ANALYSIS: Why The Peace Talks Won’t Succeed


Reviving the peace talks at all is a highly impressive achievement. Getting both sides to the table would have been impossible without U.S. Secretary of State John Kerry’s relentless effort, but if the Obama administration thinks this will change the dynamic in the Middle East, it is mistaken for two reasons. First, the initiative is unlikely to succeed, and second, even if it did, it would have little impact on other more immediately pressing Middle East conflicts.

It’s not that pushing for an Israel-Palestine solution isn’t a worthy cause. It’s that there is a full tray of conflicts in the Middle East that exist independently from the Israel-Palestine question: the growing rifts in Egypt and Iraq, the Syrian civil war, and Iran’s nuclear program. Even Israel and Palestine themselves prioritize many other regional concerns over making any significant progress with each other.

Don’t misunderstand, the chances of success are not zero. But no matter how legacy-defining a lasting breakthrough would be for Obama and Kerry, the odds are incredibly long. The Israeli-Palestinian peace process has started and stopped countless times before.

So what are the biggest structural impediments to a deal?

Fatah lacks the legitimacy at home to negotiate and later implement any final agreement with Israel.
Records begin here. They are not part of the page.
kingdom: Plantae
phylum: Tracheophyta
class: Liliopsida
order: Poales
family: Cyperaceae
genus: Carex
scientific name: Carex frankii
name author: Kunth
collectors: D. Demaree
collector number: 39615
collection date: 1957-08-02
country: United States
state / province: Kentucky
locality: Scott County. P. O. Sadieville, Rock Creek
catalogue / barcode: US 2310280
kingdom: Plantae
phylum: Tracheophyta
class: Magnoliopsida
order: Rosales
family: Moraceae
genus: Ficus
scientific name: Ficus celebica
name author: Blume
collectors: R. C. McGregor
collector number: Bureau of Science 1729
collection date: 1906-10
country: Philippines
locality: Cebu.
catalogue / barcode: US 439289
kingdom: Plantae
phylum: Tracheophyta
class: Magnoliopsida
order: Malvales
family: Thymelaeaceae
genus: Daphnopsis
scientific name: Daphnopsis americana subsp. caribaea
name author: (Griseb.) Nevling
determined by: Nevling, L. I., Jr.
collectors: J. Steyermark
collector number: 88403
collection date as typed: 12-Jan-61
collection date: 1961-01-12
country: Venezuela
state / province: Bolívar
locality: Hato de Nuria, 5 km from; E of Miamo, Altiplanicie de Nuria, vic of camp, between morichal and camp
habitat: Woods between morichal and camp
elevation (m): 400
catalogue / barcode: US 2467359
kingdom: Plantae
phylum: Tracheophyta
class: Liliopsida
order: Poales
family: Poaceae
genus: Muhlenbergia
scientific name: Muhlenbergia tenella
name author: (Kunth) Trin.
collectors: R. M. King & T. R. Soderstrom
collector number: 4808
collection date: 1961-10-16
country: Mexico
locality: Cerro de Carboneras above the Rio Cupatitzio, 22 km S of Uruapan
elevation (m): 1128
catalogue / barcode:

Hamas’s continuing rejection of the peace process virtually guarantees that any agreement will be met with a violent show of force.

In Israel, left-wing parties have been increasingly marginalized and the public has grown more disenchanted with the peace process. The release of terrorist prisoners and somewhat halted construction in advance, may just be a short-term favor to Kerry that reaffirms the United States’ leverage and importance. It doesn’t suggest Israeli Prime Minister Binyamin Netanyahu will do an about-face on years of policy.

The administration is well aware of the huge hurdles that an Israel-Palestine solution faces. So then why is John Kerry forging ahead regardless?

The key lies in the mistaken belief that the Israel-Palestinian conflict remains the linchpin of a dysfunctional Middle East. It is often thought that without fixing this issue, nothing else of deep substance can be solved. Today, this is patently untrue. Peace between the Israelis and Palestinians would not unwind the Iranian nuclear program, mend Syria’s internecine fighting or put Egypt back together again. It wouldn’t keep Iraq from drifting perilously closer to civil war. The Middle East is now filled with relatively independent crises, and few of them have to do with Israel, even if Israel is subject to their effects.

A more cynical possibility? It’s more politically palatable to fail on Israel-Palestine than on anything else. As opposed to Egypt, where the U.S. is torn between the security benefits and secularism of the military versus the democratically-elected status of the Muslim Brotherhood, Israel-Palestine is a clearer brokerage deal where, at the least, the United States’ good intentions can’t be questioned.

If Obama’s learned anything over the last two terms, it’s that low expectations are a president’s best friend. They provide room to surprise, or, if things go poorly, to scapegoat. And there is a long and prestigious list of those who have failed on Israel-Palestine before this administration decided to attempt the feat.